The most recent attempt released last month by Republican Sen. Luther Olsen, chairman of the Senate Education Committee, proposed to assign letter grades to public and choice schools for the first time and impose penalties that would require poor-performing public schools to close and re-open as charters. Private schools with bad grades would have been barred from accepting new voucher students.
Fitzgerald said there are not enough votes in the Senate to pass something like that.
Olsen said an alternative has been drafted that would simply include private schools that accept voucher students on the school report cards. The current format of the cards, which does not assign letter grades, would remain the same and schools that don't improve or have poor performance would not be forced to close or be barred from taking voucher students, he said.
Under the proposal, voucher students would take the same test as public school students and have those results on the report card.
"It's far better than doing nothing," Olsen said of the more limited bill.

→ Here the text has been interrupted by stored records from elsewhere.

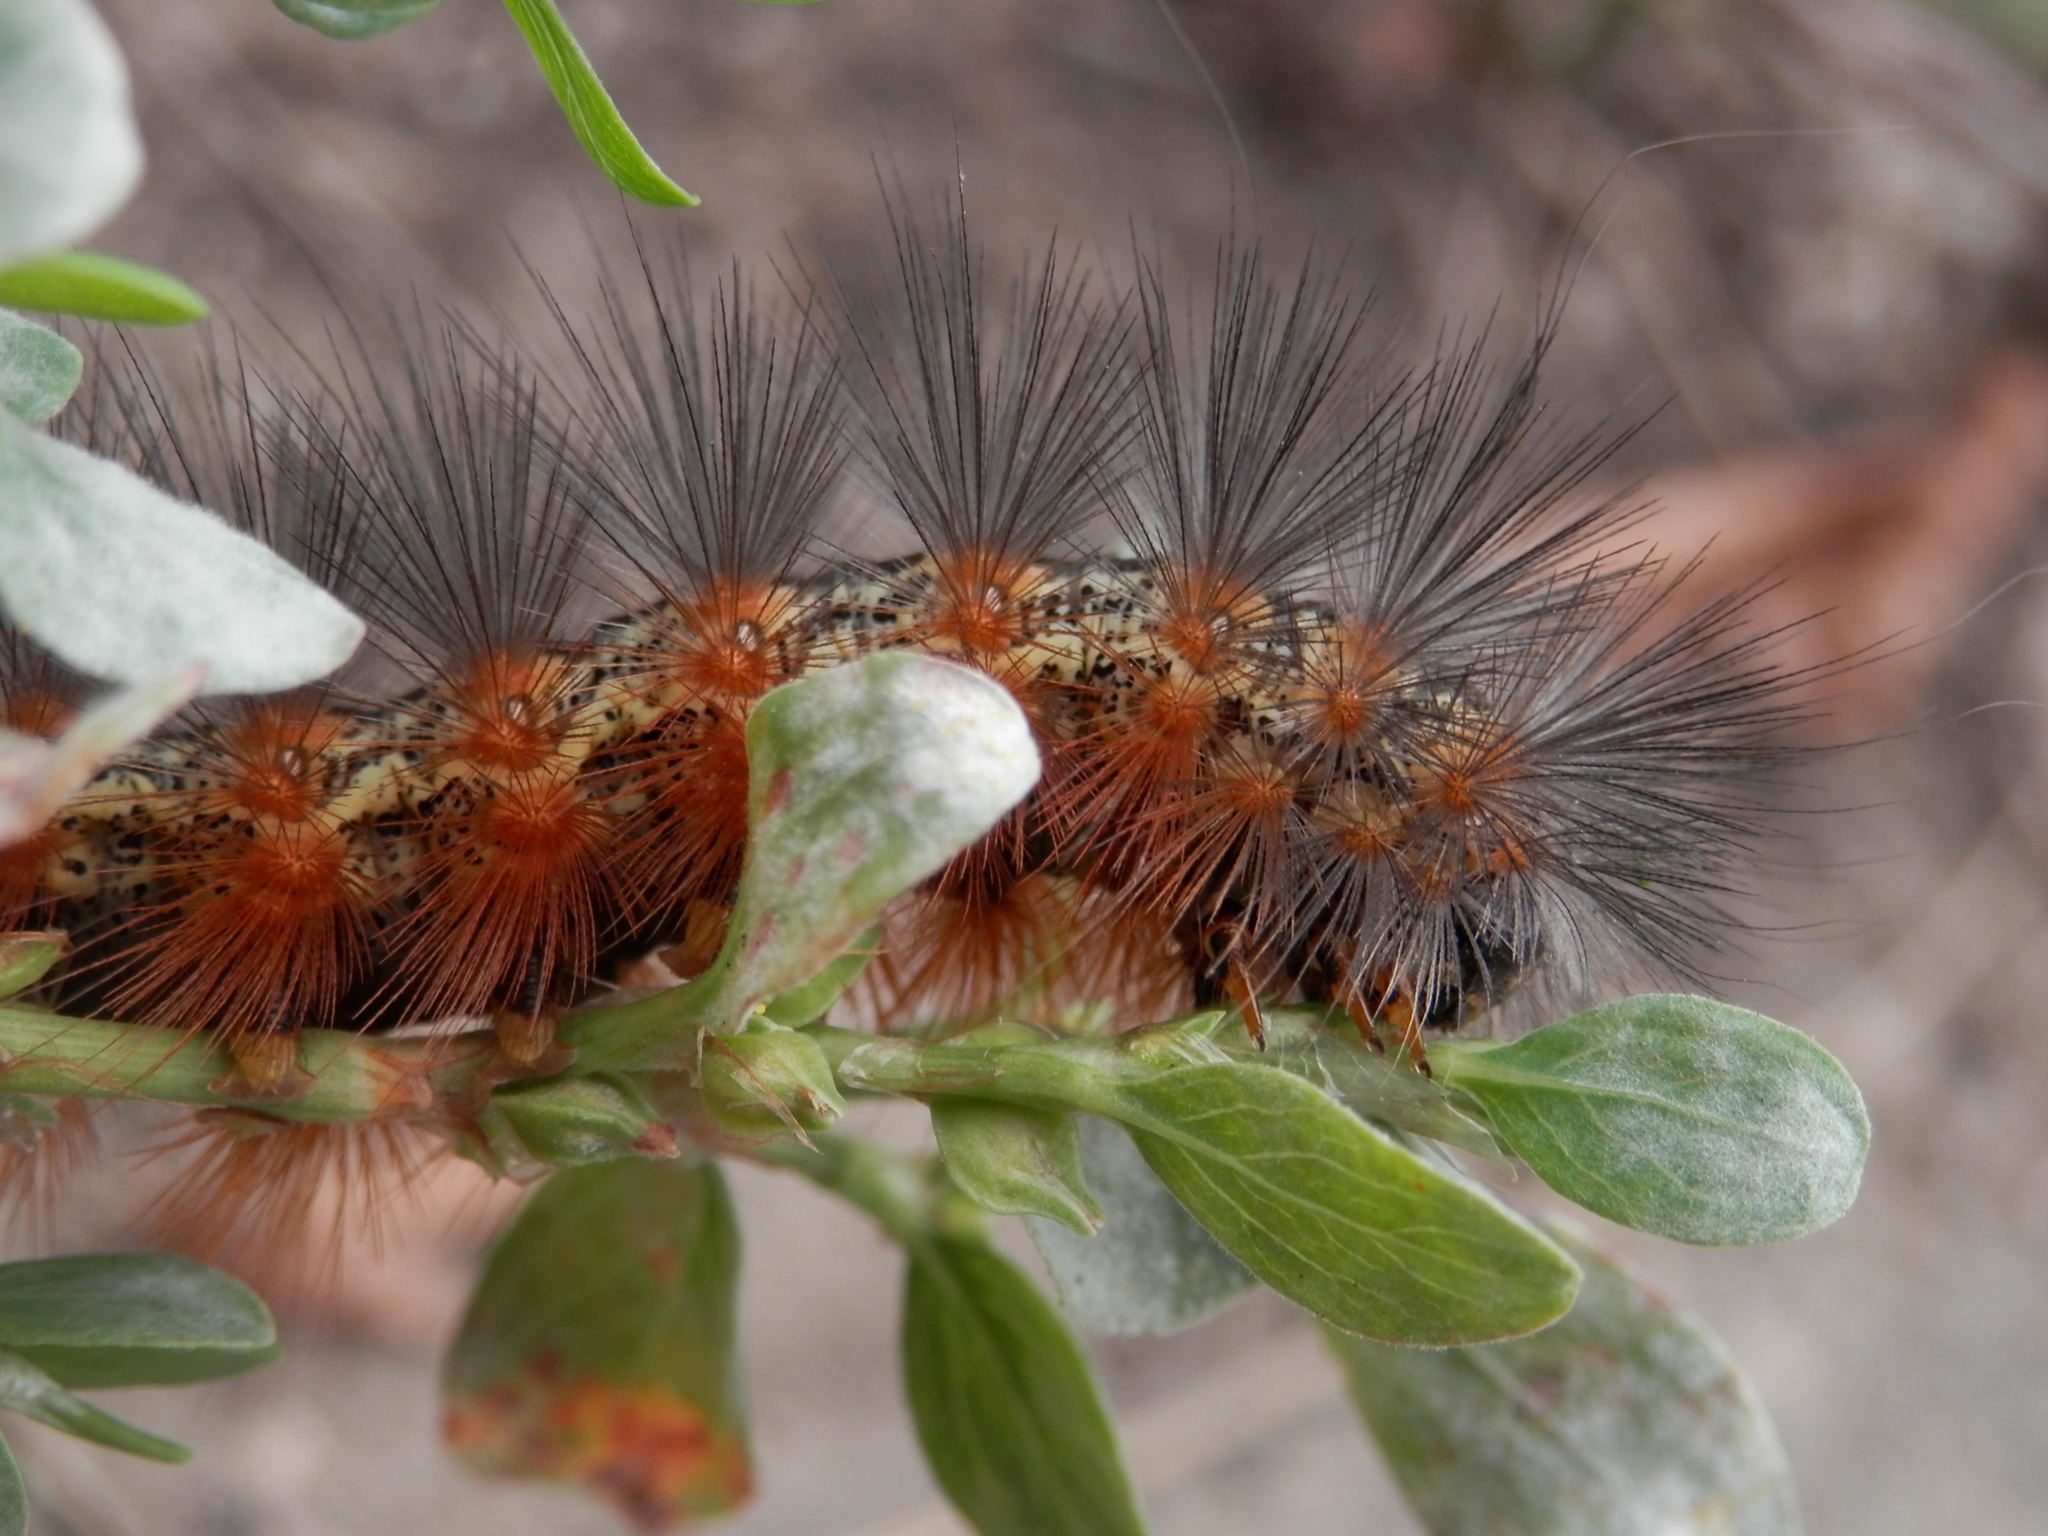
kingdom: Animalia
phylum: Arthropoda
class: Insecta
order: Lepidoptera
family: Erebidae
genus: Estigmene
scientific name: Estigmene acrea
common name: Salt marsh moth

Jim Bender, the president of pro-voucher group School Choice Wisconsin, declined to comment until he sees the latest proposal. Dan Rossmiller, executive director at the Wisconsin Association of School Boards, also declined to comment before seeing the latest bill draft.
Sen. Paul Farrow, R-Village of Pewaukee, has been working on an accountability bill that would do more than the limited one Fitzgerald described. But Farrow said consensus could not be reached.
"My concern is we're trying to put a bill together now for the sake of getting a bill done and we're not looking at the big picture and all the different pieces of it," Farrow said.
Farrow said he would work with Olsen on introducing the limited accountability bill Monday with the hope of passing it later this month. It would take effect in the 2015-2016 school year, Farrow said, giving the Legislature time in early 2015 to work on a more expansive proposal addressing sanctions and other areas.